Campus parish unites students and longtime parishioners

| Susan Klemond for The Catholic Spirit | November 4, 2014 | 0 Comments
University of Minnesota students Maria Jamison (left) and Sarah Stuart attend St. Lawrence Catholic Church and Newman Center’s fall retreat Oct. 24-26. Photo courtesy of Justina Hausmann, associate campus minister at St. Lawrence

University of Minnesota students Maria Jamison (left) and Sarah Stuart attend St. Lawrence Catholic Church and Newman Center’s fall retreat Oct. 24-26. Photo courtesy of Justina Hausmann, associate campus minister at St. Lawrence

Laura Knippling experienced culture shock when she left her family’s South Dakota ranch to attend the University of Minnesota in Minneapolis more than two years ago. She found the best treatment for that culture shock near campus at St. Lawrence Catholic Church and Newman Center.

By getting involved in the parish and campus ministry, she saw that God was the common factor that could link her to home.

“This community is pretty much my family here,” Knippling said. “They are constantly supporting me, whether it’s physically, emotionally, spiritually.”

As St. Lawrence Catholic Church and Newman Center’s revitalized campus ministry program invites increasing numbers of students to grow in their faith, the parish’s diverse congregation of students and longtime parishioners is becoming a stronger faith community.

“We have talked about the whole thing together that we’re one spiritual family of resident parishioners and student parishioners who are all called to share the abundant love of Christ together,” said Pastor Jon Vander Ploeg. “Really, St. Lawrence Catholic Church and Newman Center is about all of us pursuing holiness, serving together the way the Lord invites us.”

Founded in 1858, St. Lawrence merged with Newman Center in 1998.

Campus ministry director Brother Ken Apuzzo of the Brotherhood of Hope, and associate campus minister Justina Hausmann have trained student leaders to invite their peers to deepen their faith. Students have opportunities to encounter Christ, build Christian relationships and become part of the community through a weekly prayer meeting, Bible studies and retreats.

“What we’re building is a way of life, and it’s a spiritual family,” Brother Apuzzo said. “It’s the family of God.”

The ministry reaches out to those who are — and aren’t —practicing their faith, he said. “Everything is a stepping stone back to the Church.”

The parish invites students to go deeper, Father Vander Ploeg said. “We want always to be reaching out, not just settling with what we have,” he said. “The U of M has so many tens of thousands of students.
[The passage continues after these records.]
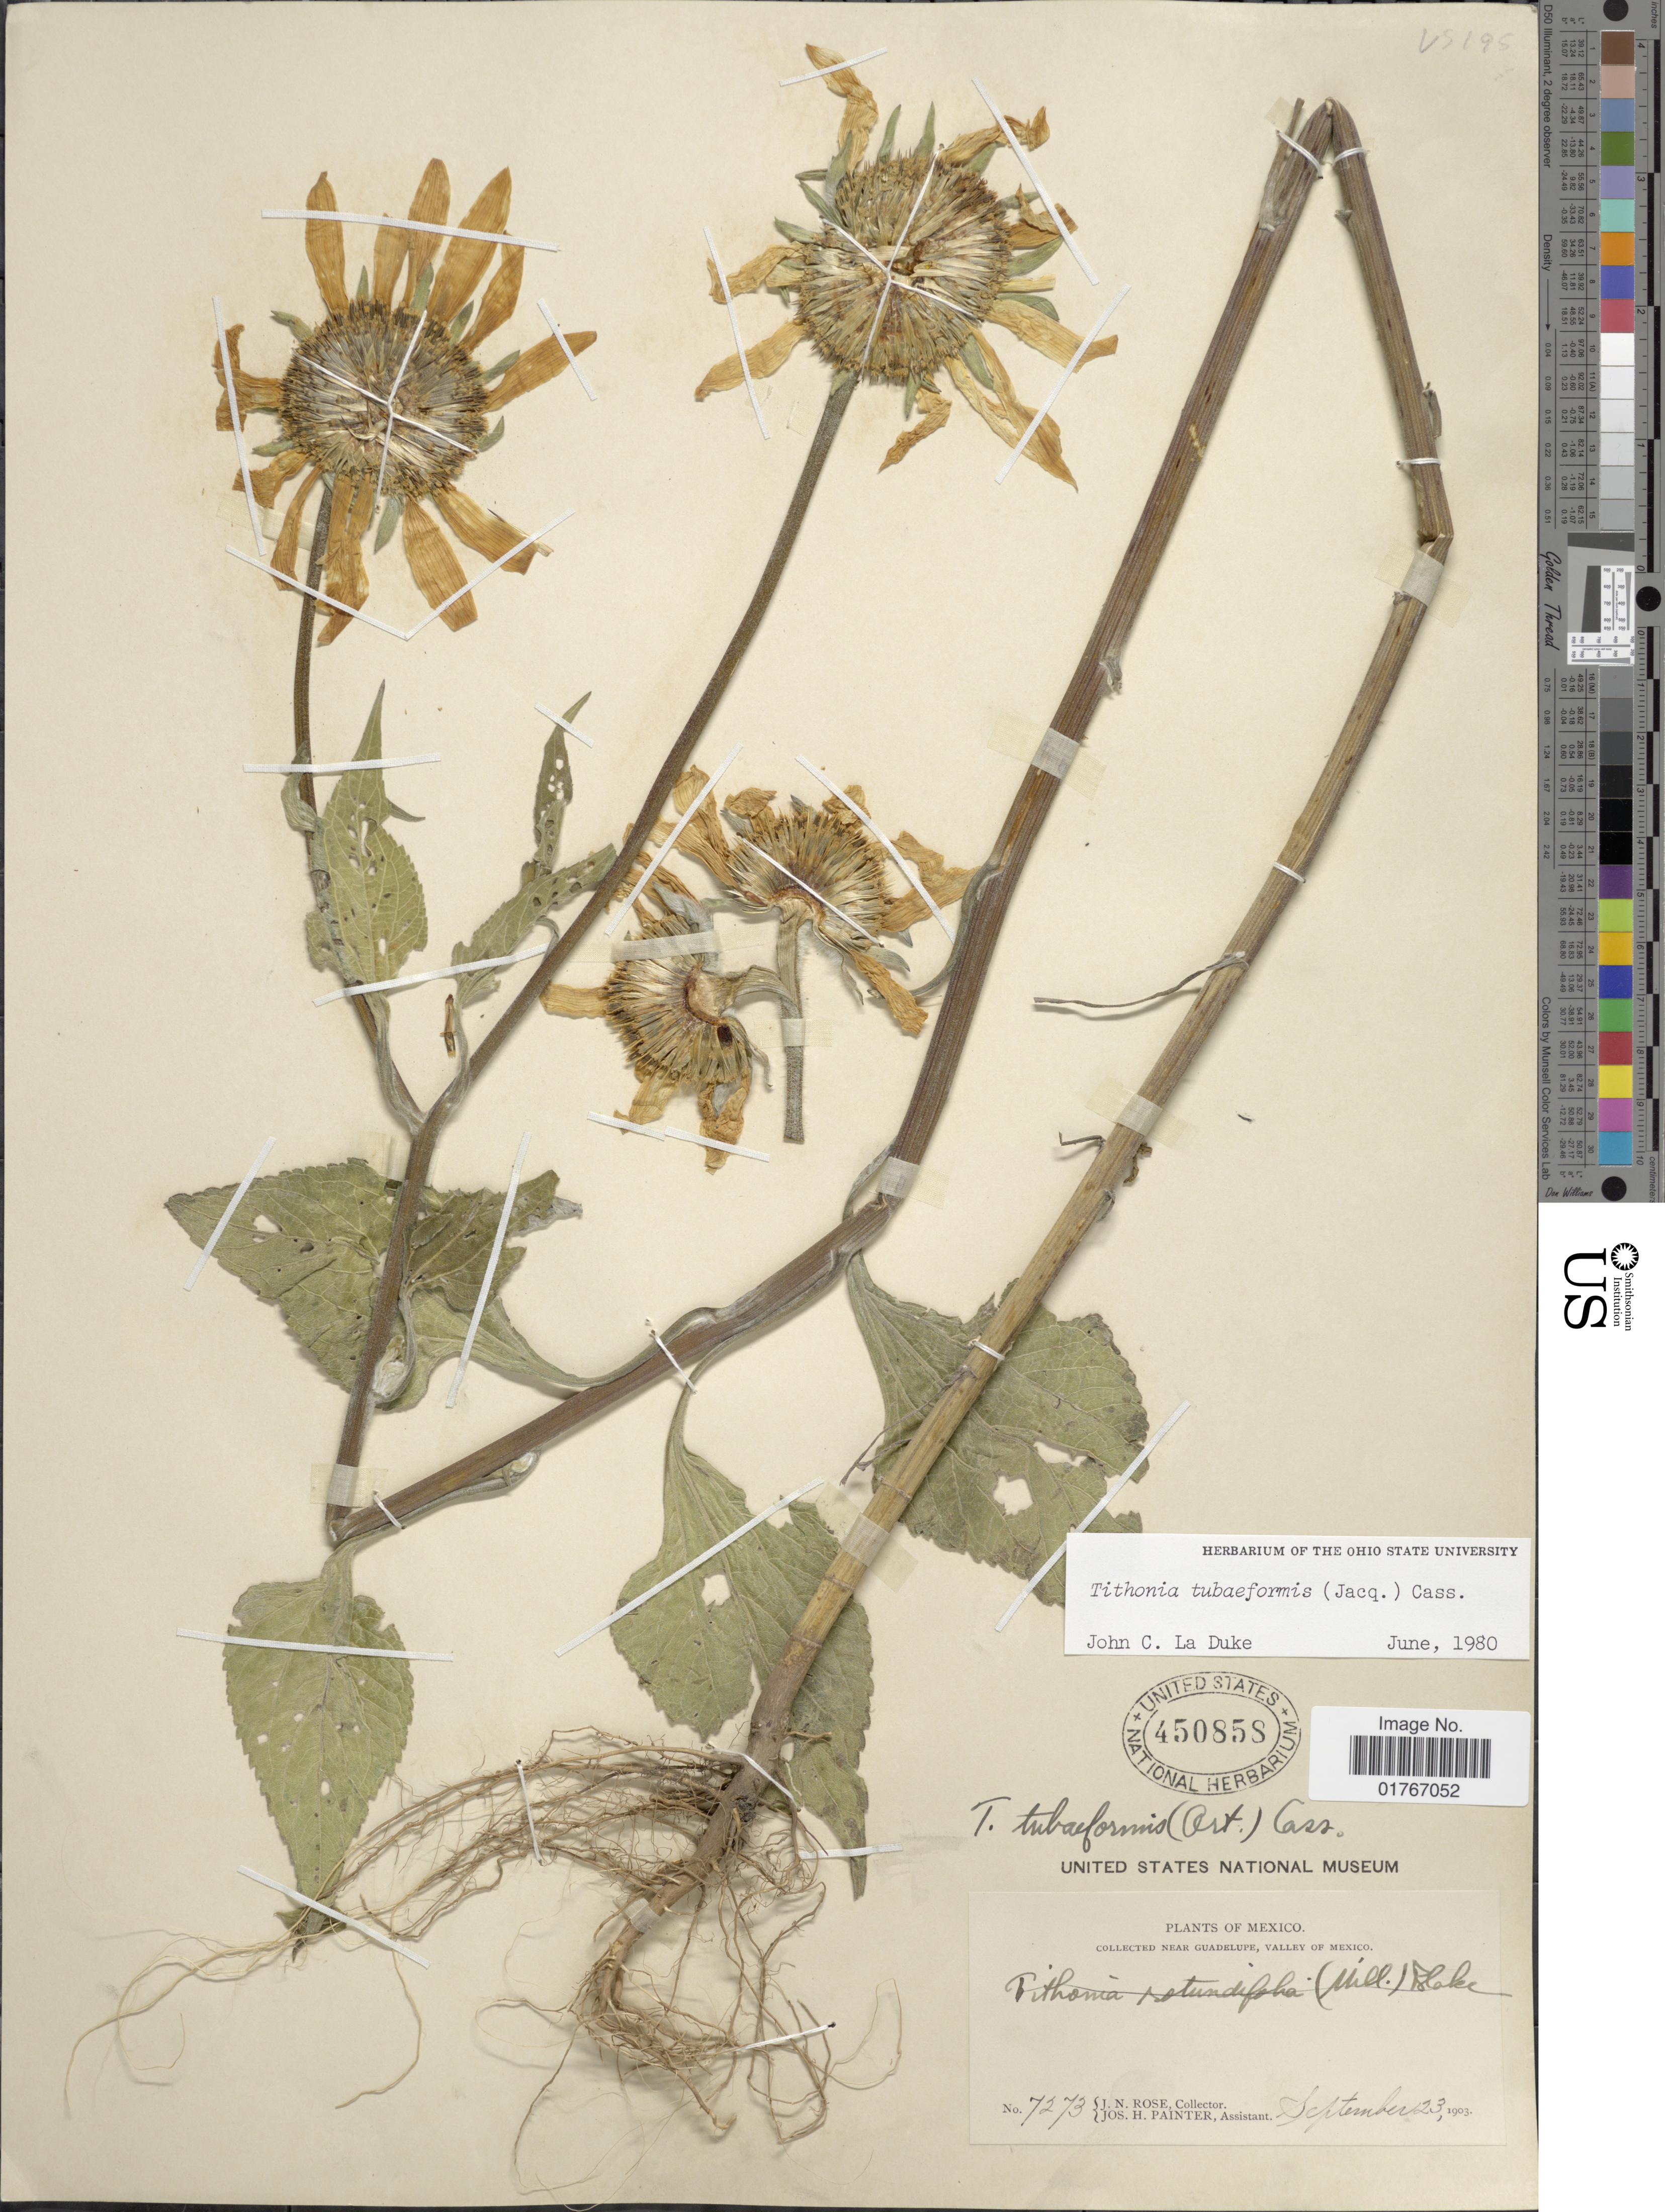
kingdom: Plantae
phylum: Tracheophyta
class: Magnoliopsida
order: Asterales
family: Asteraceae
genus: Tithonia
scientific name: Tithonia tubaeformis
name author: (Jacq.) Cass.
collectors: J. N. Rose & J. H. Painter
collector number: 7273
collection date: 1903-09-23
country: Mexico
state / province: Baja California Sur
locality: Near Guadelupe, Valley of Mexico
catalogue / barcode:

We want to be reaching out to them constantly.”

Collaborating with the parish’s campus ministry in some of its outreach efforts is St. Paul’s Outreach, a West St. Paul-based Catholic college ministry.

The parish also seeks to better unite older parishioners and students. Non-student parishioners make up 30 percent the parish, Brother Apuzzo said.

“It really opened my eyes to how much the regular members of the parish wish to be involved in the student activities or just get to know us,” Knippling said.

According to Rod Sykora, who has long been involved with the parish, “The dynamic between the more elderly, traditional parishioners of St. Lawrence and the youthful students [with] their curiosity and their zeal, it’s a fun relationship to watch and be a part of,” he said.

Though Sykora is a parishioner at Good Shepherd, for the last 25 years he has joined St. Lawrence and Newman Center volunteers to serve a monthly meal at the nearby Ronald McDonald House, which offers lodging to families of seriously ill children. Recently, Ronald McDonald House Charities honored the parish for its long service.

As the parish’s student outreach grows, so does the need for resources. Father Vander Ploeg said it is developing a campaign to help with the mission.